THIS IS NOT Molière in Brilliant Satiric Vivisectionist mode (see Tartuffe) but rather Molière as Wry and Amusing Observer. Here he keeps his claws in, for the most part, and his greatest sympathy goes to his most hypocritical characters, those social sluts who talk trash about their own "friends" for sport. Molière knew those folks were easy, eternal targets, and set his sights on someone perhaps closer to his own mind, the self-appointed judge who cherishes a vision of himself as somehow distinct from the rest of humanity. He thinks he's smarter than everyone else, and he probably is, but not half as wise as he could be.
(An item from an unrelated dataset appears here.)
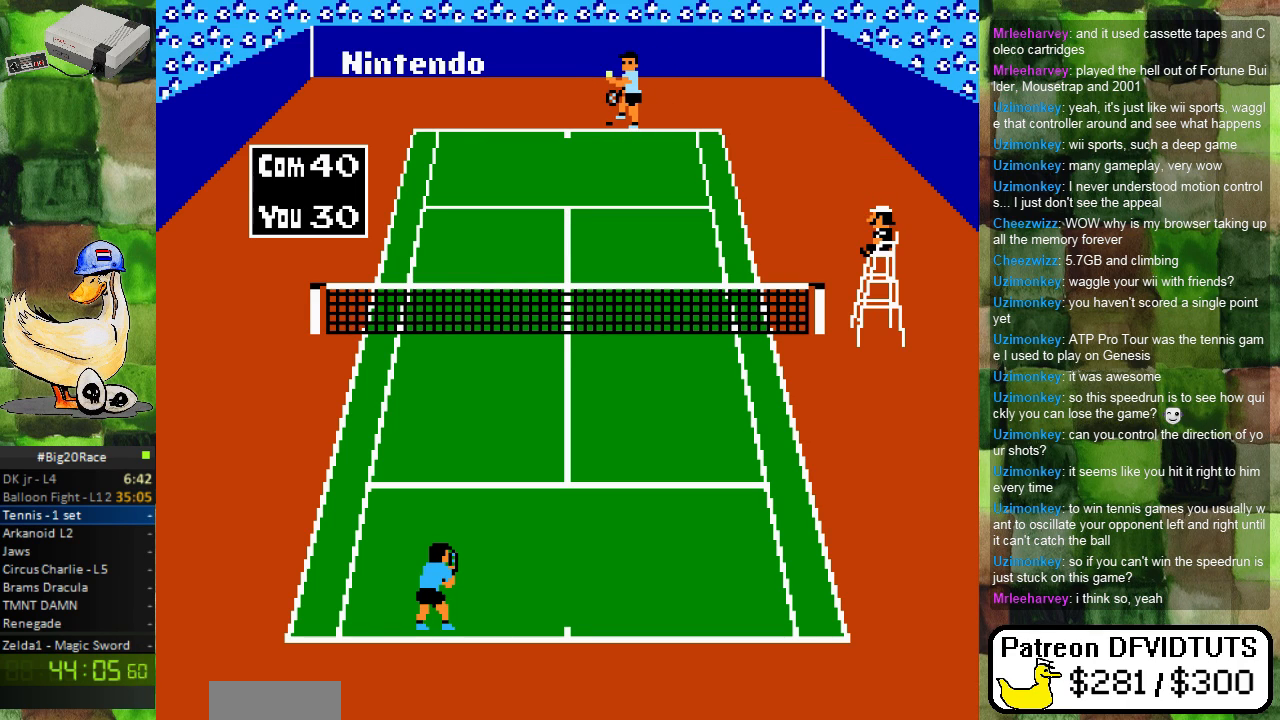
{"buttons": [], "events": []}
This production from Upstart Theatre, presented on the set of the Loring Playhouse's current production, Killers, is a competent, straightforward rendition, no more and no less. Here, Craig Johnson plays the title role, Alceste, who is in love with the phoniest of phonies, Celimene (Lisa Westmoreland), in spite of himself; and he's tormented by her romantic evasions. Director Antay Bilgutay hasn't updated the play, except for the contemporary workday-casual costumes (because of tight budgets more than anything else), and that's just fine. And unlike too many small theaters, Upstart has wisely devoted its limited budget not to fancy staging but to finding a professional-quality cast. The characterizations are mostly predictable, respectable, and unadventurous. And Richard Wilbur's rhyming translation makes it easy for the actors to occasionally lapse into choppy, sing-song readings.
Don't expect any sort of easy catharsis: Molière ends things abruptly, with only the thinnest façade of a resolution, and paints virtually all his characters as middling scoundrels and timeless templates of mediocrity--with Alceste as the biggest fool of all.